Tuesday 17 October 2017

Players eager to lay down marker for vital Perpignan double-header

Player Diary

Damien Varley reaches over to score a try against Cardiff last weekend
Damien Varley reaches over to score a try against Cardiff last weekend

Dave Kilcoyne

WITH part one of our Welsh double-header completed, we are ready to finish the job and back up our bonus-point win against Cardiff when we face the Dragons tonight. It was a great result for us last week. We put in a good team performance, got three tries before half-time and then came out and wrapped up the bonus point pretty quickly after the restart.

We probably could have played better towards the end of the second half, but I think after the bonus point was in the bag, our concentration levels let us down a little bit. That's definitely something we will have to work on in the weeks ahead, because it will be vital that we take every chance and grab every try that could possibly come our way.

When you have a team in a situation like that you should never ease off. We all know that, so it was a little disappointing to let them get back into it a small bit.

From a personal point of view, it was great to have the run out at the Arms Park. I was introduced off the bench with about 20 minutes left, which was great to blow away some of the cobwebs from the couple of weeks away. No matter how much training and pitch sessions you get in, there is nothing like stretching the legs with something at stake.

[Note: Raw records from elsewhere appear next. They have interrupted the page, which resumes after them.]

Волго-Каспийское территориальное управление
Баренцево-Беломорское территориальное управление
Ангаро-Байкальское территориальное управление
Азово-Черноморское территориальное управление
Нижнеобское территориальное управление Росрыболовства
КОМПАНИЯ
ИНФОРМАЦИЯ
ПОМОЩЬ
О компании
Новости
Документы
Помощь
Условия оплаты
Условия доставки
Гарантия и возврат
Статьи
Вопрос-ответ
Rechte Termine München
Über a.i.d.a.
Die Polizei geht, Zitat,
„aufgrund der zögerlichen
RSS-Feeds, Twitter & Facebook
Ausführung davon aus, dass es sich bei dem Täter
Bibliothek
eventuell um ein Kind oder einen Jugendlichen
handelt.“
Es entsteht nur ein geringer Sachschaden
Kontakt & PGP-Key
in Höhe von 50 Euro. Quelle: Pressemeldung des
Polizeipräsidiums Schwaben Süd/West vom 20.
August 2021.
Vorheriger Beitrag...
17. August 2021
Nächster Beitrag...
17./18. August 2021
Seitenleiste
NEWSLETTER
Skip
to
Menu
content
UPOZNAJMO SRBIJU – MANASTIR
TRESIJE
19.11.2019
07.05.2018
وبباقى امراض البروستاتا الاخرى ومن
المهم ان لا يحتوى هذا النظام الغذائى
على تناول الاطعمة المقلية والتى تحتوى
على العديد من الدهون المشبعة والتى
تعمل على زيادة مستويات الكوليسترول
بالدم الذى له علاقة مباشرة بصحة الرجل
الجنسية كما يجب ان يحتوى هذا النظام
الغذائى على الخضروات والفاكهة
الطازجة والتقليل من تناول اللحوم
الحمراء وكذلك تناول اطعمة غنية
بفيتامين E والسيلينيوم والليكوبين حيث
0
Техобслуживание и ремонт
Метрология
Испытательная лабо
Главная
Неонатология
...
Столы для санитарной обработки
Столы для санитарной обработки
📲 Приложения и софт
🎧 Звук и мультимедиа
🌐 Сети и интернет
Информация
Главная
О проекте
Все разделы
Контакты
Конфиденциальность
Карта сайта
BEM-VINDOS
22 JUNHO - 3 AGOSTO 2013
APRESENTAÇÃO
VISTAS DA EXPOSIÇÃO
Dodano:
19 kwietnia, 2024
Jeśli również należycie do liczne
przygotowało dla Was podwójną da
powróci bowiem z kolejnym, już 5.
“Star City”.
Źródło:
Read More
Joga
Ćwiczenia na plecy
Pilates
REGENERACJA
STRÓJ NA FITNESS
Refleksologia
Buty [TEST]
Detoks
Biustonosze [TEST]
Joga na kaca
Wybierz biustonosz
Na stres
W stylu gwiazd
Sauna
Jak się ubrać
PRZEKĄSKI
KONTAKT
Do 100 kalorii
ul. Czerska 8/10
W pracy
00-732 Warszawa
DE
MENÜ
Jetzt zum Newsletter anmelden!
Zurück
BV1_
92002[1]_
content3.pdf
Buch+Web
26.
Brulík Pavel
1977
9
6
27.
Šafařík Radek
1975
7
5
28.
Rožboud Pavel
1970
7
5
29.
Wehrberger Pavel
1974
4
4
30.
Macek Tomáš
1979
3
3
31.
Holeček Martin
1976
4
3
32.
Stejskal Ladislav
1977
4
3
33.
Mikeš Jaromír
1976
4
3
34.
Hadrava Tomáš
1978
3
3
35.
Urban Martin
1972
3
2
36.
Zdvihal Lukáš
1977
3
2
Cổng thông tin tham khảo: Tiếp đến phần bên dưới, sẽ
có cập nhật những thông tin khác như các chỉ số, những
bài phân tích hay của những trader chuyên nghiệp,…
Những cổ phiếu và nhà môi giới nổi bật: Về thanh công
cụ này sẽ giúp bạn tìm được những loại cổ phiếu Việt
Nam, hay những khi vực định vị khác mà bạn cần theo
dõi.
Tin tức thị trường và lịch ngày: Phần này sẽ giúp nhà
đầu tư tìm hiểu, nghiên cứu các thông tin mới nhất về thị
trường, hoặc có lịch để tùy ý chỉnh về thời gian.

I must admit, there was a little bit of apprehension among the lads with the thought of playing on their artificial surface, but I loved it. I thought it was brilliant. I had visions of playing on a plastic pitch like they used to in England back in the day, but there was brilliant give to the surface.

DREAM

From a front-row's point of view, it was a dream. The scrum hardly collapsed at all, it was very easy to hold your feet as there was great grip for your studs on the surface and it meant a lively game for everyone. It was probably the best pitch we've played on all year.

But the whole place is steeped in rugby traditions. The dressing-rooms are deep inside the new Millennium Stadium stands and it is a little crowded in there, but we were over there to do a job. We wanted the win and we did it. The minor details don't affect our overall objectives.

I must say, I was happy with how I did when I was introduced, albeit for a short run. I managed to get a good line-break under my belt and I thought the scrums went well for us too. The referee gave Cardiff a call or two in the scrums, but over the game, it balanced itself out, I suppose. I was quite happy overall, though.

It was interesting to get another look at Robin Copeland during the game, and it's good to see a fellow AIL graduate doing so well for himself. He played well again on Saturday and it just goes to show how well our league system works if we can produce players like him. For whatever reason, he passed through the Leinster academy system, but he was a super player when he was at St Mary's.

By the time we got home to Limerick, it was very late on Saturday night/Sunday morning, so unfortunately I wasn't able to make it up to the Aviva for the Ireland-New Zealand game. And with the six-day turnaround to cope with, I was better off minding myself on the couch.

But it was an incredible match, you have to feel sorry for the lads, they were so unlucky. Everyone's heart went out to them, the last five minutes must have been gut-wrenching for them. They had done everything possible before that to get into a winning position and then to be robbed like that must have been tough to take.

I thought Conor Murray had a phenomenal game for Ireland, he was nearly like another flanker there, the amount of times he got down to rob New Zealand ball was incredible.

Everyone talks about the belief that New Zealand have and it must be incredible to stage a comeback like that. It is probably something we have to look at and take stock of going forward.

We in Munster know we are facing into a right battle here tonight, though. It's a real intimidating place to play, the crowd love a good fiery encounter and on the back of their win in Glasgow, we know they are on form.

I imagine they will be missing a few lads with the extra Wales autumn international, but that didn't weaken them too much last weekend. I had a brief look at them when we played them in Musgrave Park earlier in the year, but we are expecting a much stronger challenge from them this time.

And with the Heineken Cup peeking its head around the corner again, everyone will be keen to lay down a marker, put in a top performance to make sure they can't be left out for the Perpignan games.

We had an onfield session in UL on Monday and I followed it up with a double weights session on Tuesday, and we had another run out in Cork on Wednesday, before yesterday's flight.

The whole travelling aspect is full of pros and cons though. Last week we flew into Birmingham because there were no flights available into Bristol, which left us with a nice two-and-a-half hour spin down the road to Cardiff.

Thankfully, yesterday, we were able to fly into Bristol, but we still had another long drive ahead of us to get out to Newport.

But the positive thing is it gives me plenty of time to work on my card skills -- not that they need too much polishing!

There has always been a tradition of getting the deck of cards out when we are on the road, but we have a new version of 'Lives' to keep us going these days. Don't ask me how to explain the rules, there have been so many amendments made over the last few months, with severe punishments devised for the poor unfortunate losers and rule breakers. You have to have your wits about you playing. As usual Damien Varley likes to chair the group, he seems to have his hand in every pie.

If we come home with another win on the pitch and I take a couple of moral triumphs in the cards, it'll be a good weekend.